Phase 2 expansion criteria documented in the JSON — KNApSAcK / TCMSP / MIBiG may surface less-studied species worth adding.

§3.2 Chokepoint targets

18 entries, drawn from canonical wiki sources and joined by UniProt accession. 17 canonical, 1 proposed (Phase 5 confirm/reject).

Canonical chokepoints carried over from existing wiki:

  • Urate axis: uricase substrate (luminal sink), URAT1, GLUT9, ABCG2, OAT1/OAT3, Xanthine Oxidase
  • NLRP3 axis: NLRP3, ASC, Caspase-1, IL-1β, TNFα
  • Complement (CP0): DAF/CD55 (engineering chassis target, not patient target), C5aR1
  • Vessel-wall: Lp-PLA2
  • Transcriptional / regulatory: HDAC6 (per comp-007), PPARγ (per abcg2-modulators.md), Nrf2/KEAP1

Proposed addition (Phase 5 decision): redox/disulfide-modulator chokepoint — candidate human targets PDI (P4HB), PDIA3, Thioredoxin (TXN), TXNIP (Q9H3M7), Glutaredoxin (GLRX). The TXNIP entry is bidirectional with the NLRP3 chokepoint: TXNIP is a direct NLRP3 activator under oxidative stress, so fungal compounds suppressing TXNIP would suppress NLRP3 priming.
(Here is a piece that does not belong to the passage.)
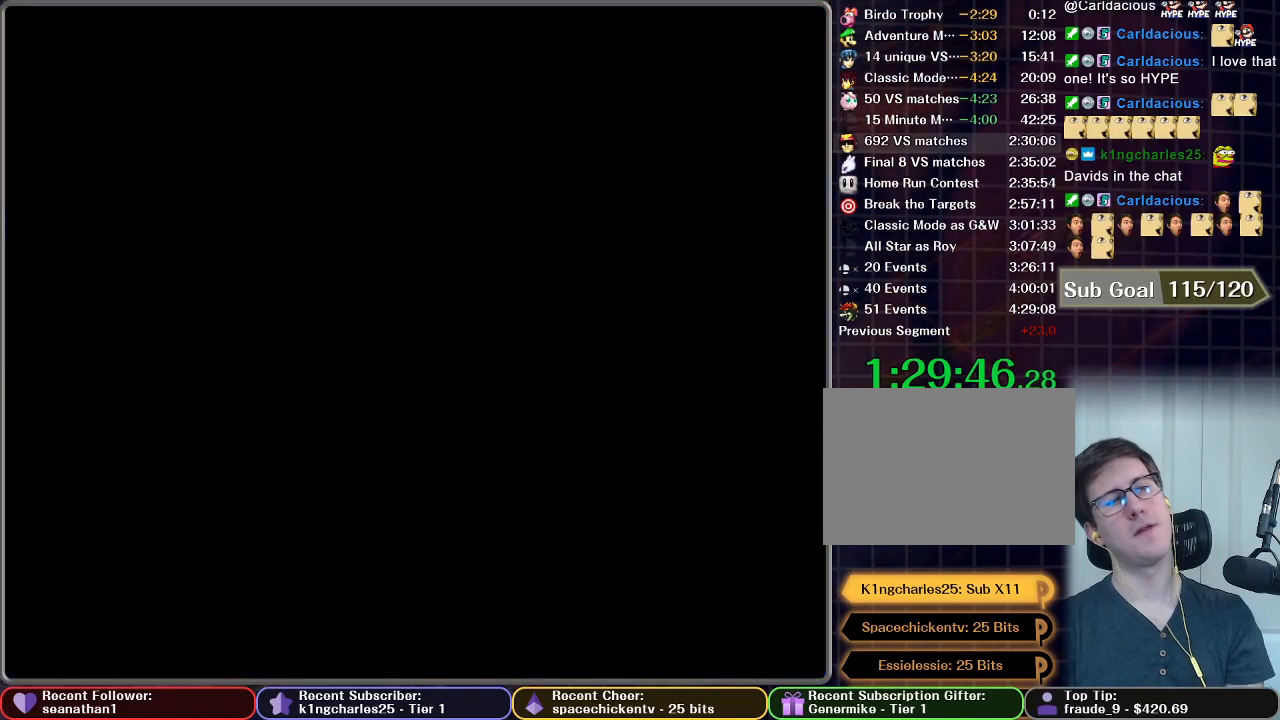
{"buttons": [], "left_stick": "center", "right_stick": "center", "button_events": []}
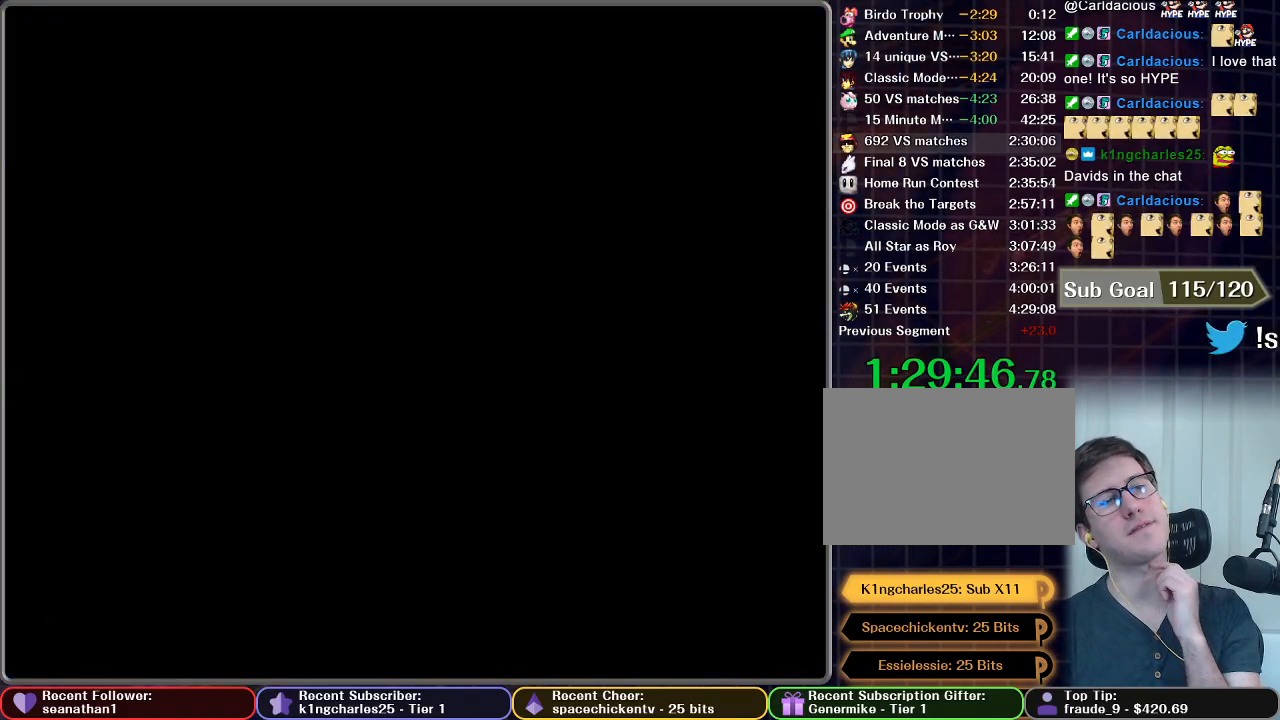
{"buttons": [], "left_stick": "center", "right_stick": "center", "button_events": []}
Phase 5 verdict tiers (three-way decision, not binary — refined in Phase 1 peer review): - ADMIT: ≥20 fungal compounds across ≥3 mechanistic classes → formal chokepoint addition to modality-chokepoint-matrix.md as a new column. - PRELIMINARY: 10–19 compounds across ≥2 mechanistic classes → provisional column in the matrix with explicit "needs Phase 5b expansion" tag. - REJECT: <10 compounds OR dominated by one mechanistic class → fold surfaced compounds into the existing NLRP3 sub-chokepoint map as an additional priming axis (TXNIP/redox), without elevating to a standalone chokepoint.

One canonical-wiki gap surfaced in Phase 1: OAT4 (SLC22A11, UniProt Q9NS40) is a known apical urate exchanger and benzbromarone target but is not currently in any wiki page. Added to chokepoint-targets.json for comp-014 scope and flagged for closure in a separate sweep — abcg2-modulators.md or gout-pathophysiology.md should incorporate OAT4 as part of the canonical urate-transporter inventory.

§3.3 Data sources

12 compound and bioactivity databases: - LOTUS, NPAtlas, KNApSAcK, NPASS, TCMSP, TCMID, TCM Database@Taiwan, HIT, BATMAN-TCM, COCONUT (compound coverage) - ChEMBL, PubChem BioAssay, SwissTargetPrediction, STITCH (bioactivity / target mapping) - MIBiG, antiSMASH-DB (genomic-encoded compound space — for hypothesis generation about uncharacterized chemistry)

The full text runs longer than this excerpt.